Tens of millions of working-class people have fallen into poverty and hunger or are near that edge. Stimulus money has mostly gone to big corporations. Over 160,000 small businesses have closed.
The rich got richer
Meanwhile, the richest 500 people on the planet added $1.8 trillion to their combined wealth in 2020, accumulating a total net worth of $7.6 trillion, according to the Bloomberg Billionaires Index.
Walmart and Target reported record sales. Amazon tripled its profits. Alphabet, Amazon, Apple, Facebook and Microsoft now make up 20% of the stock market’s total worth. The tech industry has achieved an unparalleled level of wealth and dominance.
So Wall Street is having a party.
With huge injections of credit by the Federal Reserve Bank at interest rates near zero, and the massive government stimulus payments to big business, the large corporations stockpiled the government-backed money, buying back their own shares or other financial assets. The stock market rocketed to an all-time high.
Wall Street bets on austerity, reduced wages
Wall Street’s rise is betting that the pandemic and mass unemployment, general poverty, hunger and homelessness will force workers to return to work at much lower wages. This will raise the ratio of unpaid to paid labor, leading to a higher rate of profit as business returns to normal.
Then Wall Street expects that dividends will rise and with it stock market prices. In anticipation of the good times they see coming — for the capitalists, that is — stock market speculators have bid up the prices of stocks.
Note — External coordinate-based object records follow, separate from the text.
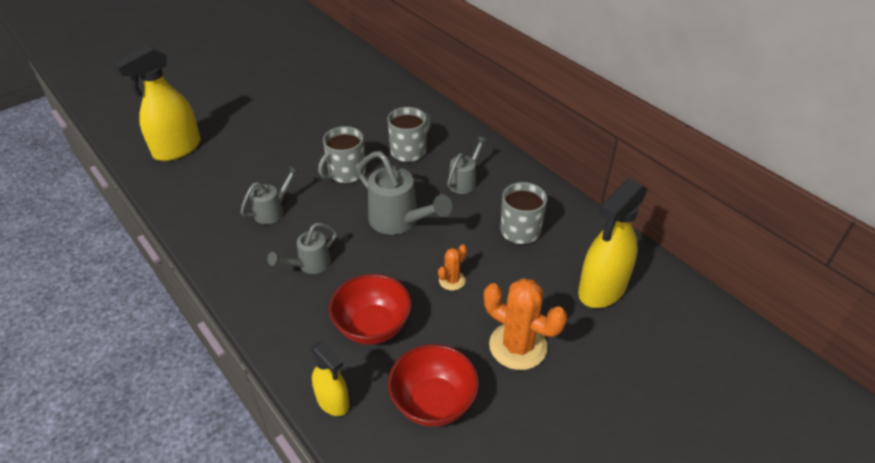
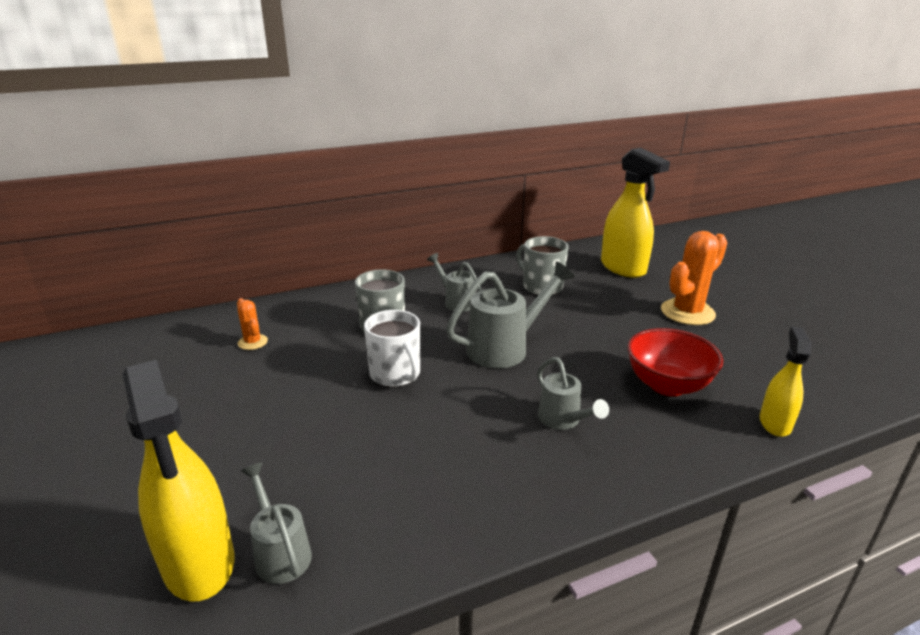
camera: 75 degrees left, 15 degrees down
(273, 211) = (444, 445): grey watering can -> grey watering can (280, 552)
(333, 401) = (775, 423): yellow spray bottle -> yellow spray bottle turned 45 degrees counterclockwise
(346, 173) = (395, 374): grey mug -> white mug
(433, 402) = (760, 363): red bowl -> none
(452, 280) = (603, 330): orange cactus -> orange cactus (252, 342)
In the 1920s after the end of the “Spanish” flu epidemic — it actually first appeared in the U.S. — the stock market shot up to new highs, much like what is happening now. Profit rises were even higher, as productivity substantially exceeded real wages. Wealth inequality soared to the greatest level ever seen, with 0.01% owning 25% of the total wealth in the U.S. That was an inequality level not seen since — until now. Some call it the return of the Roaring Twenties.
Of course, the Roaring Twenties ended with the Great Crash in the stock market of 1929-1930 and the ensuing Great Depression of the 1930s.
Inequality of wealth and income, poverty, homelessness and hunger rule the land while the stock market booms. That’s the current Roaring Twenties.